Step 3: Make the required response obvious.
For the feedback loop to be effective, the data needs to be easily digestible while making the desired response obvious. Start by standardizing the way you want your team to execute on each CRISP metric.
For instance, set the expectation to eliminate sending callers to voicemails to improve your connection rates and limit the number of stranded callers. Additionally, measure your team’s outbound pursue efforts based on the number of live conversations versus merely measuring call quota.
Another great way to make the response obvious is to identify missed opportunities then formalize the actions that should be taken to salvage those mishandled leads. A simple way to accomplish this is by listening to phone calls and alerting your manager each time a customer calls in asking about inventory but isn’t invited into the dealership. Hold your manager accountable to pursuing that hot lead by the customer back and inviting them into the dealership for a test drive.
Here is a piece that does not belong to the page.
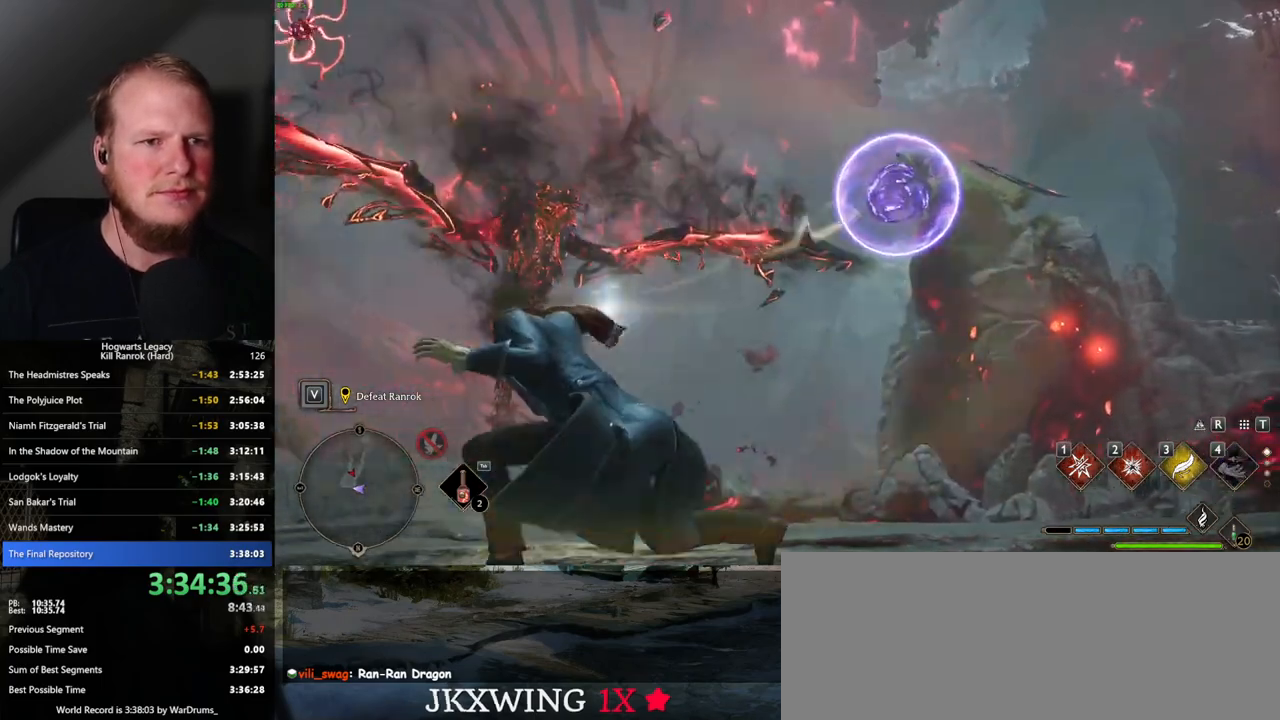
{"keys": [], "mouse": [], "events": [[267, "tab", "down"], [400, "tab", "up"]]}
Getting into the habit of pursuing missed opportunities will automatically land you with more revenue opportunities. You don’t even have to spend an extra dime on marketing, just do more with the leads you are already getting. By establishing CRISP standards for phone behavior you can foster habitual responses that drive a thriving phone culture.
Step 4: Form new habits.
The constant serving of meaningful data is the key and framing it in the right context will be the trigger to change behavior. Let’s consider a simple neuroscience hack to maximize this concept.
We, as humans, are hilariously self-centered. We love our own name and our own face. Studies have continually shown that the brain lights up when we hear or see our own name or face. We give it more attention and more value.
Want to drive motivated performance? Start associating phone skills performance with each sales agent’s name and face then display that reporting around the dealership. Take it a step further and highlight above and below the line performers in daily sales meetings.
If you want to get more leads through the door, establish a goal of how many firm appointments each sales agent needs to set per day. It’s basic logic: more set appointments, more customers will walk through the door. Display how well your team either exceeds or falls short in meeting their appointment request numbers so they can measure where they rank against their peers. Then wait and see how their performance will change.
CRISP + Feedback Loop = Successful Phone Management
It’s not about adding new tips and tricks. CRISP simply lays out what your sales guys should be doing already. Your team is likely attempting to execute one or all of the CRISP metrics to some degree every day to meet the bare minimum of their job. But, right now, you are struggling to know how badly or how CRISP your team is with every revenue opportunity that calls in.
The struggle comes down the fact that you may have an ineffective speed trap set up for your phone management today, but that doesn’t mean you can’t change effectiveness of your feedback loop tomorrow.
Enforce CRISP through an effective feedback loop and you will see how motivated performance can permanently change the phone culture at your dealership for the better.